-Le Matin (Lausanne)

Pascal Busset

Le drapeau noir flotte sur la Butte

 C’étaient les années 20, le temps de l’après-der des ders. La poésie avait la couleur des fleurs d’anarchie, les petits truands croyaient tenir le haut du pavé mais finissaient par calancher dans le caniveau, et les grands magouilleurs industriels faisaient leur beurre de l’amitié-franco-allemande. Dans ce maelström surréaliste, on croise André Breton attablé au Cyrano, on défile pour sauver les têtes de Sacco et VAnzetti, on évoque respectueusement le grand Alexandre Jacob. Au milieu de tout cela, un quarté gagnant de Pieds nickelés qui jouent les brigands poissards, les détectives amateurs et les maîtres chanteurs occasionnels. Un quatuor déambulant dans les rues de Paname, à l’ombre de Nestor Burma l’immortel.

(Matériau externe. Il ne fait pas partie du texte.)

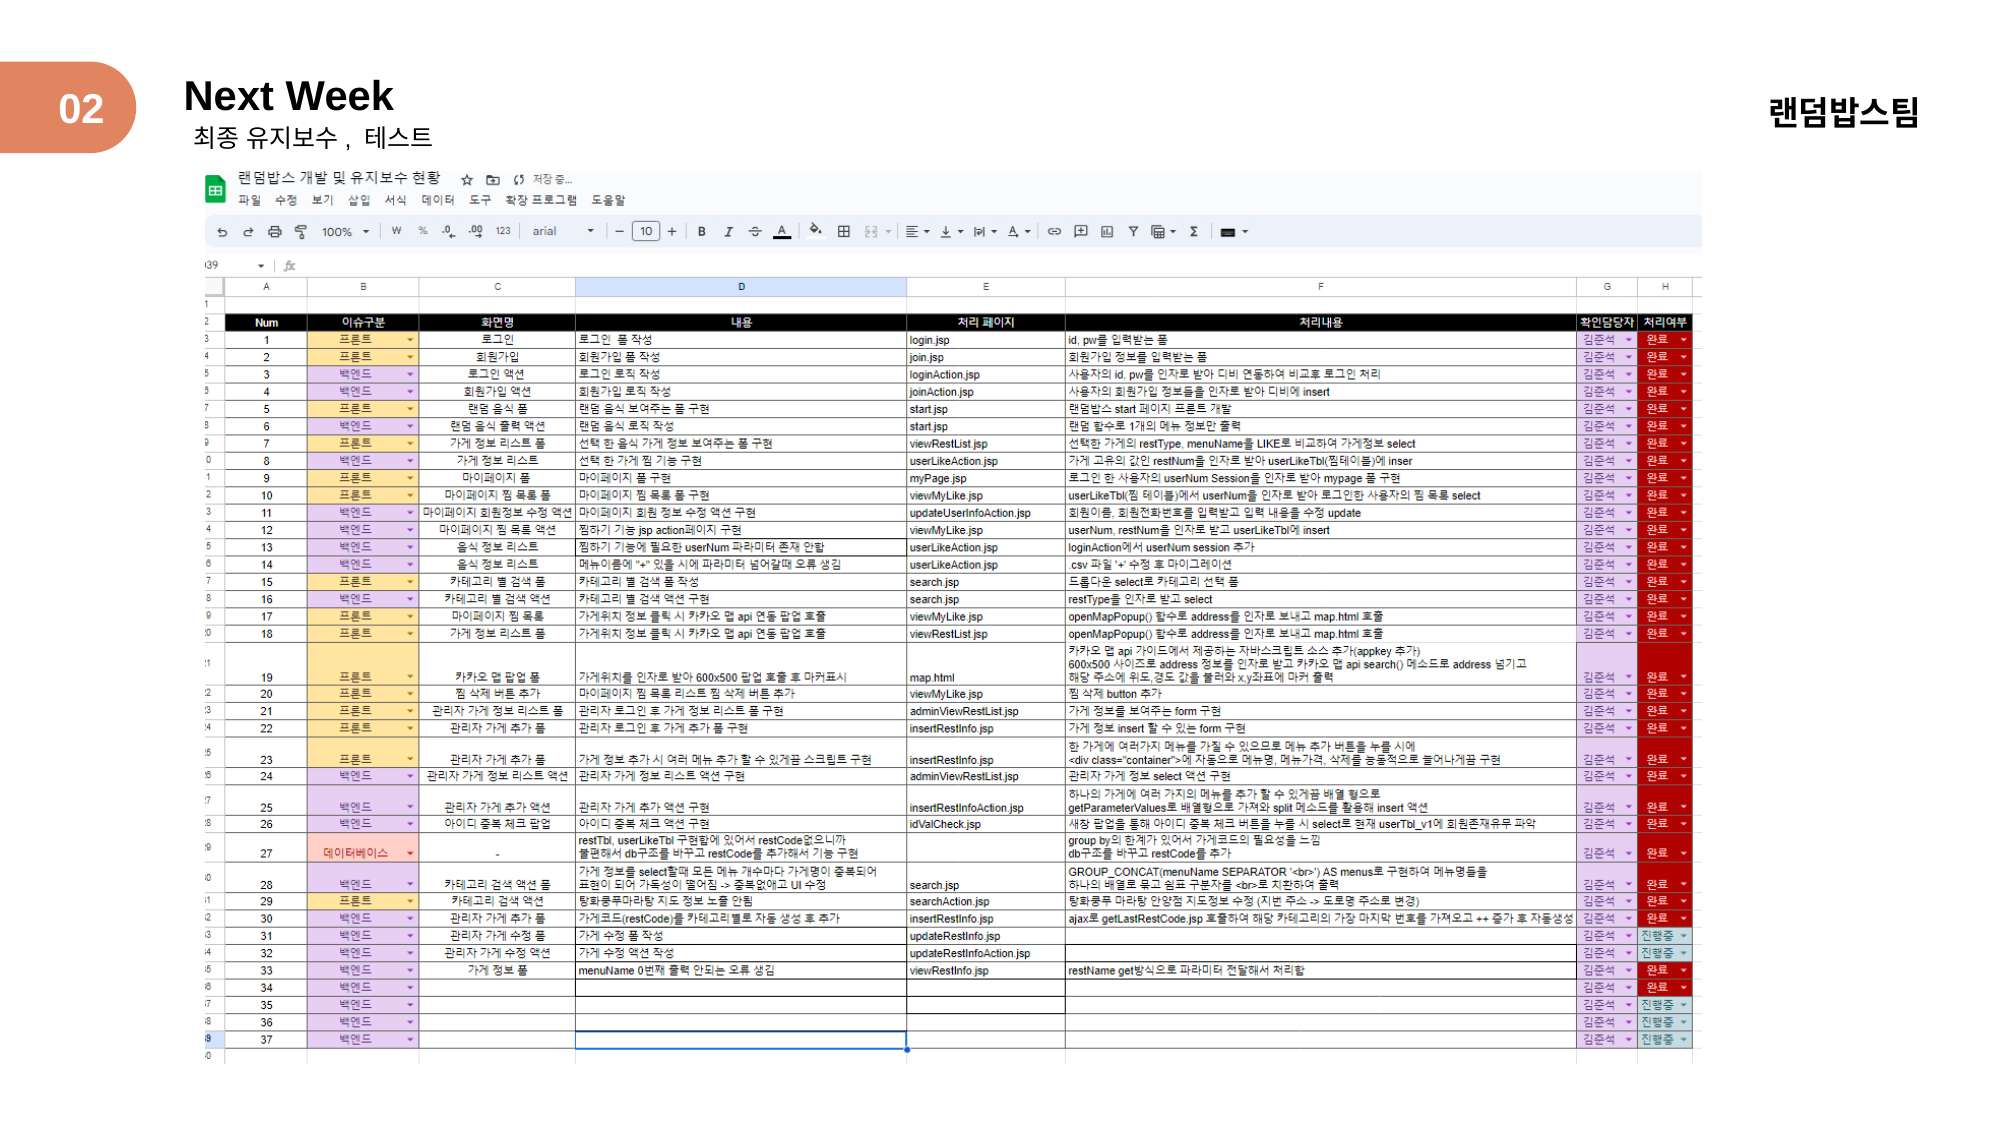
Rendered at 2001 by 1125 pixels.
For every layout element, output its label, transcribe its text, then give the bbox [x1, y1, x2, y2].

Patrick Pécherot, dans cet hommage décapant à Léo Malet, plante sa graine d’anar à Montmartre et signe, avec les Brouillards de la Butte, un petit bouquin qui a du coffre, formidable de drôlerie. Un polar au parfum de nostalgie rempli de dialogues argotiques dignes de Simonin. Un livre à refiler à ses aminches, ceux qui ont toujours un drapeau noir tatoué au fond du coeur.